さて、数日前から、マルコ、夢展望、ジーンズメイト、イデアインターナショナルなど、RIZAPグループの子会社の数々が、ストップ高を繰り返しながら暴騰をしています。

RIZAPグループの子会社各社の存在感

各社それぞれですが、増益予想、株式分轄、配当開始、株主優待開始、又は拡充などが理由になっています。

最も注目すべきは、赤字から、黒字に転換して来たこと、イデアなどでは、収益の拡大です。
RIZAPグループのマーケティング力を市場に示すことが出来たと言う点が大きいと思っています。

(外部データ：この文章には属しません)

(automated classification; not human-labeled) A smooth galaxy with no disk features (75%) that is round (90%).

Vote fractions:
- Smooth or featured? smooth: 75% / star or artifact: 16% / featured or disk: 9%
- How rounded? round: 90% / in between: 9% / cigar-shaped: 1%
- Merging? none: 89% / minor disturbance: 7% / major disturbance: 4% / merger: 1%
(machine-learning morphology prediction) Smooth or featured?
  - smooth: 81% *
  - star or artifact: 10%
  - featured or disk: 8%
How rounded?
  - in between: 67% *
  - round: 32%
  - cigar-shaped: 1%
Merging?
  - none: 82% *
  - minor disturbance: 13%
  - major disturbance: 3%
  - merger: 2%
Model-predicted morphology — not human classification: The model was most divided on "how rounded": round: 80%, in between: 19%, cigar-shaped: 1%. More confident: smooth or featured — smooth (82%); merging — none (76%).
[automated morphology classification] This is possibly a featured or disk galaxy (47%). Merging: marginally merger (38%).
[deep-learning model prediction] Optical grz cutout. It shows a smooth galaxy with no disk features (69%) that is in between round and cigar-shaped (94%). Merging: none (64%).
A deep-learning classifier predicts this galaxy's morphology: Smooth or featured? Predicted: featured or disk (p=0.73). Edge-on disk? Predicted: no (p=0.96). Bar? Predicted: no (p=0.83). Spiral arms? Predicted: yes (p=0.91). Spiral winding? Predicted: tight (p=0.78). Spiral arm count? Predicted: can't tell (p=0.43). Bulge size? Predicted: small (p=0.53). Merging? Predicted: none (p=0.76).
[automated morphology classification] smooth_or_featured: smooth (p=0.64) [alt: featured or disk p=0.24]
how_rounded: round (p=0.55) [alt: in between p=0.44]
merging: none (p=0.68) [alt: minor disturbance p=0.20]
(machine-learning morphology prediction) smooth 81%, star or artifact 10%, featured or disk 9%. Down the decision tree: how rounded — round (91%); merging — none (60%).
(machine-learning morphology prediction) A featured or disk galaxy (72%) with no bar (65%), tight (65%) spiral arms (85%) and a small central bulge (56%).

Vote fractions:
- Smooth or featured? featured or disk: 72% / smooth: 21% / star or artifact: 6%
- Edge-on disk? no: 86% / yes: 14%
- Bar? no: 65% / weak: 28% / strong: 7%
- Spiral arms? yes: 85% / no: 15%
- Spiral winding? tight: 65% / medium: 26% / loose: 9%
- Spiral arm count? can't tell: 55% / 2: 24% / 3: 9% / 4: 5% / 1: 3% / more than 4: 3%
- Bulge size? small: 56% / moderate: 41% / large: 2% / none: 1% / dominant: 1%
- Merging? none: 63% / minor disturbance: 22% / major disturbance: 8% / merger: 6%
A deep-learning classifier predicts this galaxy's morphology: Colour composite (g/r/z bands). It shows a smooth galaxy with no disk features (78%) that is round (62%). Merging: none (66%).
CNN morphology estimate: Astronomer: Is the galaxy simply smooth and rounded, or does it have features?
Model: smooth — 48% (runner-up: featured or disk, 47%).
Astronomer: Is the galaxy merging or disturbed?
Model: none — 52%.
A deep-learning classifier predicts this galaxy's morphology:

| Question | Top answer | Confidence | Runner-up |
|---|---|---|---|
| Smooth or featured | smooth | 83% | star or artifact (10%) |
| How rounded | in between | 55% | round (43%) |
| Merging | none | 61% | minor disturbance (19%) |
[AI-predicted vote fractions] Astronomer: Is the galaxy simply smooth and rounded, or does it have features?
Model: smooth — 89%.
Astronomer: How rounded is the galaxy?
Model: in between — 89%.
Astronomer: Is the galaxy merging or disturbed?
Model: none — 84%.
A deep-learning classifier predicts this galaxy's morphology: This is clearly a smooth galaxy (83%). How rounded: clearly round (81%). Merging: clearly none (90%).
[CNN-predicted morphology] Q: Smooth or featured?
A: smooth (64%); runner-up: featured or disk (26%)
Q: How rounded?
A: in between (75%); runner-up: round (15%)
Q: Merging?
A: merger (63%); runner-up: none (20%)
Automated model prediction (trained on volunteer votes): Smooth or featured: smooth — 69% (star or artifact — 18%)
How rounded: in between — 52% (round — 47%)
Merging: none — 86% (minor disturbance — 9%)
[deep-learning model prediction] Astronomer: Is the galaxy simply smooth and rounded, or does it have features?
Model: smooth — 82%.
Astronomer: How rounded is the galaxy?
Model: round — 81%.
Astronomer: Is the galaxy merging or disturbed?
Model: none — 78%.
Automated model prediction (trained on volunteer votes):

元々、RIZAPグループのマーケティングは、SBIの北尾社長も認めるほど秀悦でしたし、今までM&Aして来た赤字企業もすべて立ち直っています。
つまり、RIZAPグループは、赤字企業を再建した時の大きなギャップの利益を得ることも身上としている訳です。
たったの4円で買った、ジャパンギャルズSC(旧アスティ)は債務超過会社でしたが、現在は主要子会社にも名が連なり、イデアの株式も今回の分割前で30万株も取得しているほどの会社に育っています。

しかしながら、人の目に見えやすい上場企業のM&Aは、最近始めたばかりですので、イデア以外の上場子会社は赤字のままでした。
自ら調べない者に取っては、不安感も残る状態だった訳です。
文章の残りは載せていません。